_EXERCISE INPUT_:
*-*-*

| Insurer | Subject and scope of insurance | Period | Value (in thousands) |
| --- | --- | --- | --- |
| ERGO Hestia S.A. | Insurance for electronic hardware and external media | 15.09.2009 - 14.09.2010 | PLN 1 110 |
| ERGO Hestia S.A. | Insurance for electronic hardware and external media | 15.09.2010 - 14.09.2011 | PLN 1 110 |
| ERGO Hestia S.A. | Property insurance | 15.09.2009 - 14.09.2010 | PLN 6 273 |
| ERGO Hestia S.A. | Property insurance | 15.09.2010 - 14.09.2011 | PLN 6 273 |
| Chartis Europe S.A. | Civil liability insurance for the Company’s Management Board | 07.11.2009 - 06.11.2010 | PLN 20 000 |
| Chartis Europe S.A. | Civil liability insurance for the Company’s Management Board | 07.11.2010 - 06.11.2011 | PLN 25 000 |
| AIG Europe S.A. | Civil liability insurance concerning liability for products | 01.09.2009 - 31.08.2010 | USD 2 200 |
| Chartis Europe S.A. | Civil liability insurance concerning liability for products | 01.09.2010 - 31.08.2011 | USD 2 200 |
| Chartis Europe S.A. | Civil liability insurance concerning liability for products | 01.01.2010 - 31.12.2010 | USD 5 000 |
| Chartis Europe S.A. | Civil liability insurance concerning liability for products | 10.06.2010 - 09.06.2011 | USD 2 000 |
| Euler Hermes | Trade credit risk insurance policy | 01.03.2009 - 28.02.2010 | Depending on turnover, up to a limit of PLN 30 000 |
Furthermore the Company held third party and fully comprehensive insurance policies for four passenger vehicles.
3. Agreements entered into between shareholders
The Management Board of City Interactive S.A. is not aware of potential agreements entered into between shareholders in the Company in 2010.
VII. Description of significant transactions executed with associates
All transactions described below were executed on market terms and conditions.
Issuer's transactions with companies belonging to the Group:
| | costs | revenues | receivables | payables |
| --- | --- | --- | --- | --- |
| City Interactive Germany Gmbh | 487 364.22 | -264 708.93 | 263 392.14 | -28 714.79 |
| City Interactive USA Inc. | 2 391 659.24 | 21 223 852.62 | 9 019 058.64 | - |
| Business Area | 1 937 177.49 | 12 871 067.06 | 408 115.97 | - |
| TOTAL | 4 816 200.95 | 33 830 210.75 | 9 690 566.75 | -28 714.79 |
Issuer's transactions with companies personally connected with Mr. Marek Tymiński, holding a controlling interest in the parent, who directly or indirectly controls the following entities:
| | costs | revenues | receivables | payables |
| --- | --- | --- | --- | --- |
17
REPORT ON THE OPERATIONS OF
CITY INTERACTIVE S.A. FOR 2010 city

*-*-*

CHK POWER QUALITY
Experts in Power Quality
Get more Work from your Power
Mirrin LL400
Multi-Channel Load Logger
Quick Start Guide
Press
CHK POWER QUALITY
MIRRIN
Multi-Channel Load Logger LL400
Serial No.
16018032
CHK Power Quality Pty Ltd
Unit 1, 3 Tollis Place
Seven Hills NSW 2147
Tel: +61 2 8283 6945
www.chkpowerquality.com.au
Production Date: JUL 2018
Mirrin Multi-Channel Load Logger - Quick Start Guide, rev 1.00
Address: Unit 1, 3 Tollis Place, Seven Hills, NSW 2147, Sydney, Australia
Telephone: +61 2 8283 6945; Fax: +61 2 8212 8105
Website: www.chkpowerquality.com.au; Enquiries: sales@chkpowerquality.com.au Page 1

*-*-*

_ABOUT THIS EXERCISE_:
Look through the data above and return exactly the lines from the one that contains "(in thousands) |" to the one that contains "PLN 20 000 |", inclusive, with nothing else.

_RESPONSE AREA_:
| Insurer | Subject and scope of insurance | Period | Value (in thousands) |
| --- | --- | --- | --- |
| ERGO Hestia S.A. | Insurance for electronic hardware and external media | 15.09.2009 - 14.09.2010 | PLN 1 110 |
| ERGO Hestia S.A. | Insurance for electronic hardware and external media | 15.09.2010 - 14.09.2011 | PLN 1 110 |
| ERGO Hestia S.A. | Property insurance | 15.09.2009 - 14.09.2010 | PLN 6 273 |
| ERGO Hestia S.A. | Property insurance | 15.09.2010 - 14.09.2011 | PLN 6 273 |
| Chartis Europe S.A. | Civil liability insurance for the Company’s Management Board | 07.11.2009 - 06.11.2010 | PLN 20 000 |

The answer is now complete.